» Given passage:
>> begin
Review: Hugh Jackman isn't quite the greatest showman in an arena
Review: Hugh Jackman isn't quite the greatest showman in an arena

Arena concert tours, though, are their own special beast, and in the vastness of Madison Square Garden on Friday night, where he performed with a 22-piece orchestra and a team of acrobatic dancers, he never did fit all those thousands of fans in the palm of his hand.

“We’re going to get to know each other a little better by the end of the night,” Jackman promised a couple of numbers in, before he cast off the jacket and bow tie that went with his body-hugging tux pants.

But for all his razzle-dazzle over 2 1/2 hardworking hours — starting with a pair of percussive pop numbers from the 2017 movie musical “The Greatest Showman,” in which he starred as P.T. Barnum — there was an inescapable sense of being kept at a distance, of Jackman holding himself in reserve.

He was a little awkward speaking about his own life, even in scripted patter; slipping into a character’s skin, he appeared much more at ease. But he also seemed conquered by the scale of the room, uncertain how to make the electric connection of live performance when so many of us were so far away. Fortunately — even thrillingly — he had some guest artists who knew how to pull that off.

The tour, titled “The Man. The Music. The Show.,” touched down at the Garden for three performances and continues across the United States before heading to Jackman’s native Australia in August and returning to North America in October. Packed with musical highlights from his idiosyncratic career, it borrows from two of his stage shows, “The Boy From Oz” — for which he won a 2004 Tony Award as the Australian composer and entertainer Peter Allen, a high-camp role he also inhabits here — and “Hugh Jackman, Back on Broadway.”

It draws most rewardingly, though, from “The Greatest Showman,” and from his relationship with that film’s songwriters, Benj Pasek and Justin Paul.

The night’s first moving moment arrived with a song from their Tony-winning musical “Dear Evan Hansen.” With Jackman playing piano at the start of “You Will Be Found,” the number deepened into a startling gorgeousness when the New York City Gay Men’s Chorus joined him onstage. (Having already performed a tribute to his wife, plucking her out of the audience for a couple of kisses, Jackman identified himself emphatically as an ally.)

“A Million Dreams,” sung in “The Greatest Showman” on a rooftop amid a field of billowing bedsheets, has been beautifully translated for the stage, with choreography by Warren Carlyle (who is also the show’s director) that includes lyrics performed in American Sign Language.
>> end
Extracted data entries
>> begin
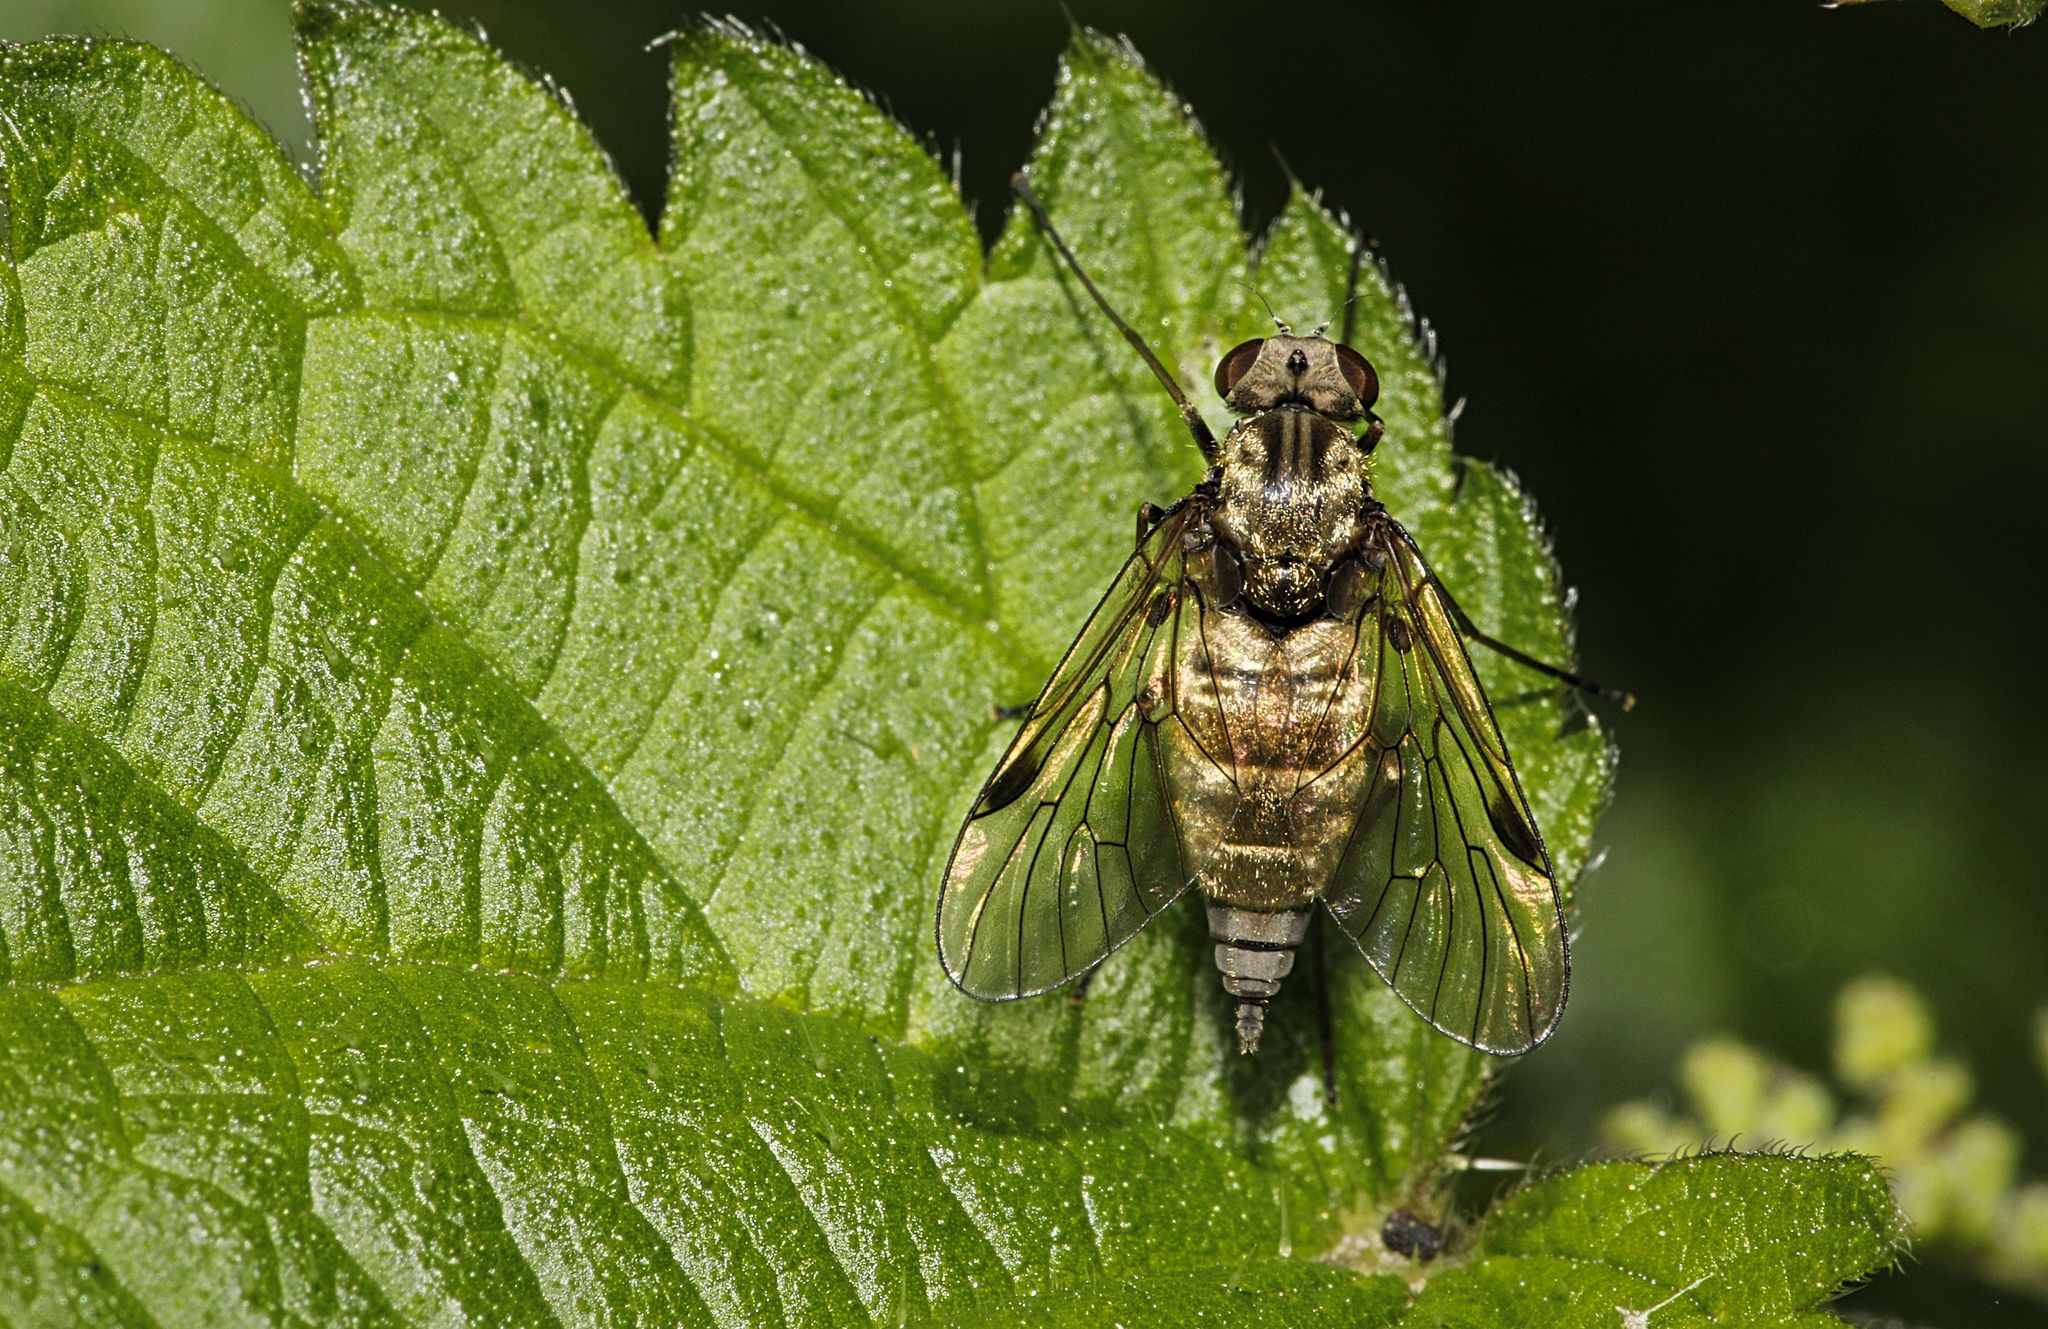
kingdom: Animalia
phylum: Arthropoda
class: Insecta
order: Diptera
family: Rhagionidae
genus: Chrysopilus
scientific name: Chrysopilus cristatus
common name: Black snipefly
>> end
» Instruction: Translate this sentence from the Hugh Jackman concert review into Spanish: "He was a little awkward speaking about his own life, even in scripted patter; slipping into a character’s skin, he appeared much more at ease."

» Expected answer: Se mostraba un poco incómodo al hablar de su propia vida, incluso en la charla ensayada; al meterse en la piel de un personaje, parecía mucho más a gusto.